Figure 2. What Australia Produces & Uses, Imports & Uses, and Exports (Petajoules), 2023-24
Sources: Australian Energy Flows 2023-24, DCCEEW, Petajoules. Uranium Energy Account, Australia, ABS.
To put that in perspective, Table 1 (below) shows that Australia’s net energy exports are 15,698 petajoules, 13 times America’s net exports of 1,204 petajoules!

Table 1: U.S. vs Australian Energy Production, Consumption, Imports and Exports
Source: ‘US energy facts explained’, US Energy Information Administration. Australian Energy Flows 2023-24, DCCEEW, Petajoules. Uranium Energy Account, Australia, ABS.
Question: How is it that the US has no energy crisis while Australia confronts two energy crises simultaneously?
First, Australia is facing a potentially chronic shortage of liquid fuels as the world recoils from Iran’s closure of the Persian Gulf, while federal and state governments have imposed restrictions on exploration for new oil and/or gas fields.
Australia has conventional gas and oil deposits, and extensive unconventional energy deposits (mainly shale oil), yet to be explored for commercial viability. However, since 2012, investment in exploration has collapsed 80 per cent as governments pursued renewables and imposed restrictions on fossil fuels.

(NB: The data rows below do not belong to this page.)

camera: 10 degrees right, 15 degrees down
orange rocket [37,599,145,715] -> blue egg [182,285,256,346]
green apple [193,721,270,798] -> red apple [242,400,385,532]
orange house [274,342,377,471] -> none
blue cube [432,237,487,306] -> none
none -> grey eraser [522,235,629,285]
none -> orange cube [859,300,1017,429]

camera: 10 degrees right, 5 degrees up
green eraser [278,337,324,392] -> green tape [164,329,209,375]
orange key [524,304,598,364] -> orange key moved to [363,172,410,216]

Moreover, draconian government bans and restrictions are impeding exploration.
The NSW government announced a 77 per cent reduction in land available for gas exploration in 2021, and banned offshore oil and gas exploration and mining in 2024. In Victoria, the Labor government used a combination of legislative bans, narrowed scientific parameters, and geographic exploration exclusions to effectively pre-determine that the state did not have gas reserves sufficient for its long-term needs.
Second, Australia faces electricity shortages and rising prices that are crippling businesses as coal-fired power stations close. The Australian Energy Market Operator has repeatedly warned of looming electricity reliability ‘gaps’ in Australia’s eastern states due to these closures, renewable project delays and rising demand, as the nation relentlessly pursues Net Zero emissions by 2050.

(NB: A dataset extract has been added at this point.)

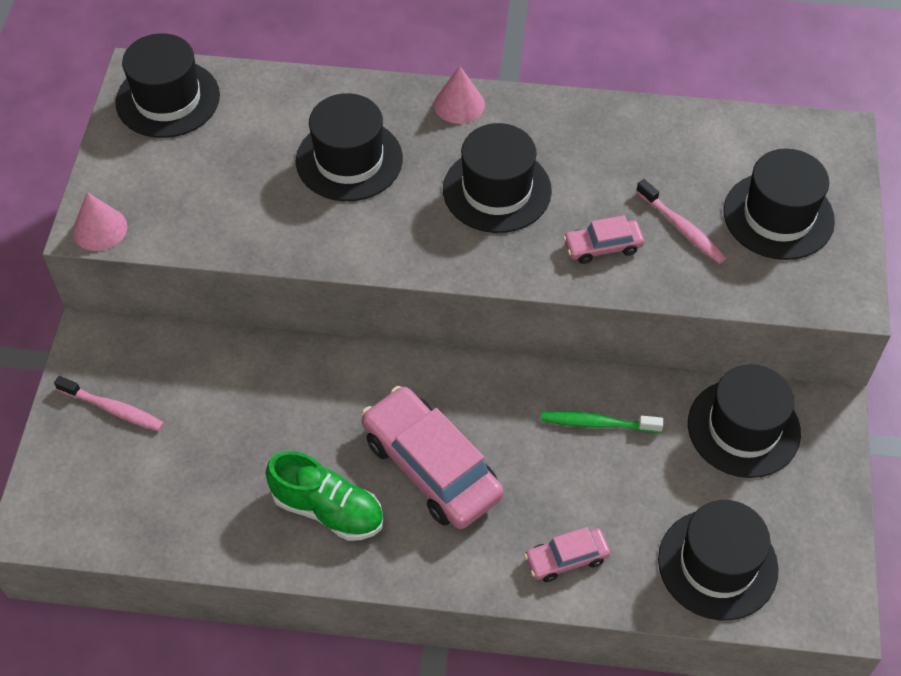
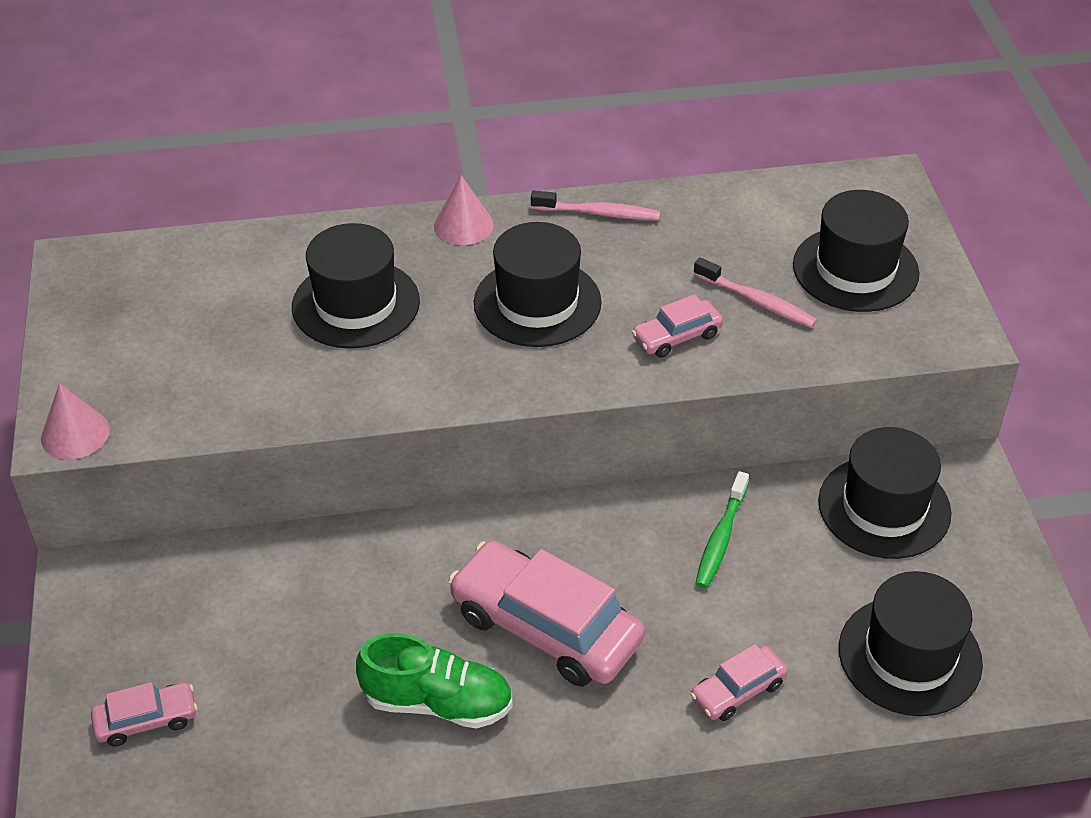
camera: 15 degrees left, 10 degrees down
pink toothbrush [54,376,164,431] -> pink toothbrush moved to [531,191,660,220]
black hat [115,33,220,138] -> none
green toothbrush [541,411,664,433] -> green toothbrush turned 60 degrees counterclockwise [695,471,749,588]
none -> pink car [91,682,197,747]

Demand for all forms of energy is rising with Australia’s growing population, and the massive AI boom. Bloomberg reported that by 2025, energy hungry data centres had expanded 5.8 times globally since 2018 and almost three times since ChatGPT was introduced in 2022.
Learn from the US
After about 60 years of being a net energy importer, the US became a net exporter in 2019.

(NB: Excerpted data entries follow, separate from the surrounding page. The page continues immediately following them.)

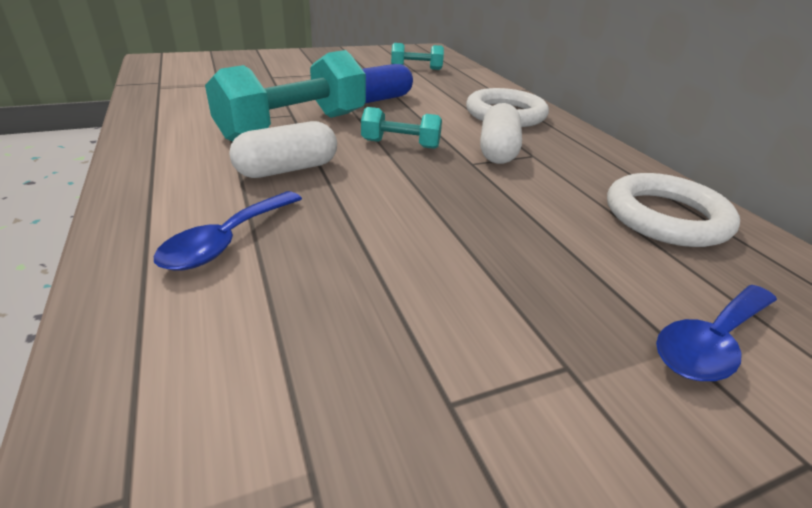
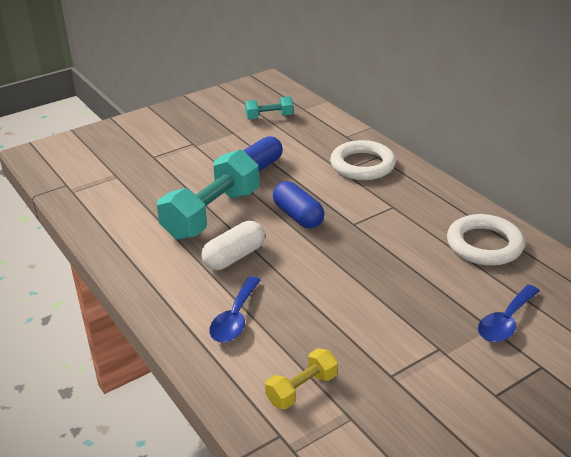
camera: 10 degrees left, 0 degrees up
turquoise dumbbell [361,107,442,149] -> blue capsule [273,181,324,228]
white capsule [480,103,522,164] -> none
none -> yellow dumbbell [265,348,338,409]

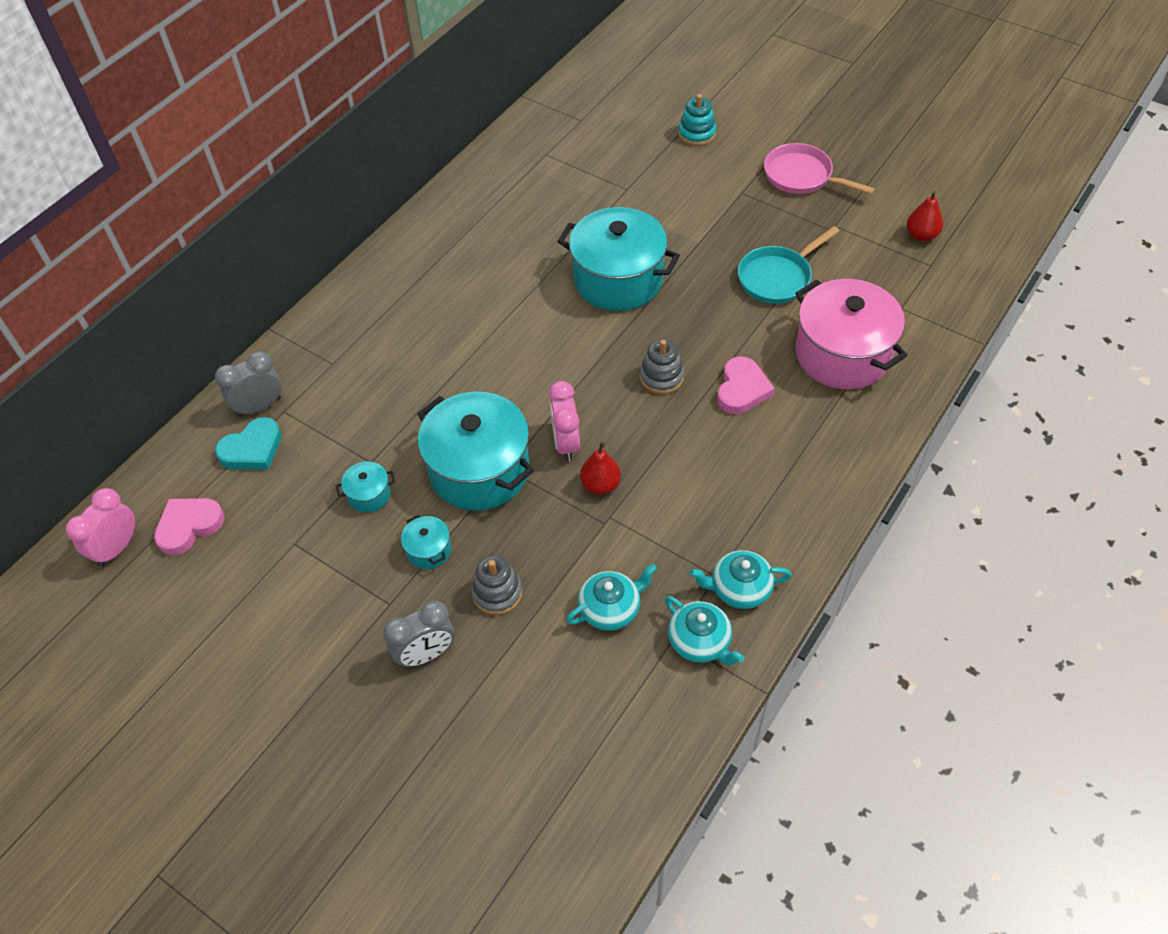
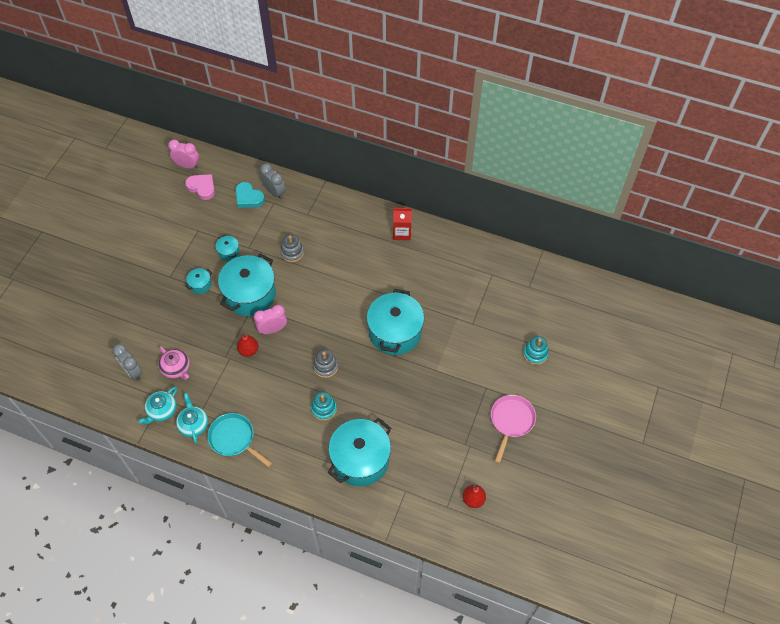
camera: 75 degrees right, 5 degrees up
grey clock [383,601,455,667] -> grey clock moved to [113,344,142,381]
grey stacking toy [471,555,523,615] -> grey stacking toy moved to [280,234,304,262]
turquoise teapot [566,564,657,631] -> pink teapot [158,346,190,380]
pink heart [717,356,775,414] -> turquoise stacking toy [311,391,337,421]
turquoise pan [738,226,839,304] -> turquoise pan moved to [207,413,273,467]
pink pot [795,279,908,389] -> turquoise pot [327,418,391,486]
none -> red carton [393,208,412,240]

Both Republican and Democrat Presidents since George W. Bush Jnr have expanded energy production. The primary driver was technological advances in horizontal drilling and hydraulic fracturing (fracking) that unlocked massive tight oil and shale gas reserves. The biggest period of expansion was under President Obama.
In addition, US tech giants are now investing in nuclear power to embrace AI. President Donald Trump recently signed a $US40 billion partnership agreement with Japan to build next-generation, small modular nuclear reactors (SMRs).
Shortsightedly, Australia’s federal and state governments have banned the domestic use of the nation’s vast uranium resources.
What policies are needed?
Immediately:
- Prioritise farmers, road transport, ports, essential services and diesel locomotive trains hauling coal to power stations, and ration fuel if necessary.
- Use Australia’s gas exports as a bargaining chip to keep liquid fuels arriving from overseas refineries.
- Announce incentives for oil and gas exploration, and to convert cars from petrol and diesel to gas.
- Beg the US to supply Australia with fuel before Trump curtails exports.
In the medium term:
- Restore second world war fuel-storage depots and build large new storages across the country.
- Spend the necessary billions to restore, and build new, oil refineries capable of handling all grades of crude oil.
- Make Australia liquid-fuel self-sufficient by bringing in the US shale-oil and gas extraction technology that delivered energy self-sufficiency to the US.
- Repeal federal and state prohibitions on nuclear power and begin ordering small modular nuclear reactors – ride on the back of the US-Japan SMR deal.
These are the things the Prime Minister should have been announcing with great gusto in his April 1 address to the nation.
Patrick J. Byrne is the immediate past national president of the National Civic Council.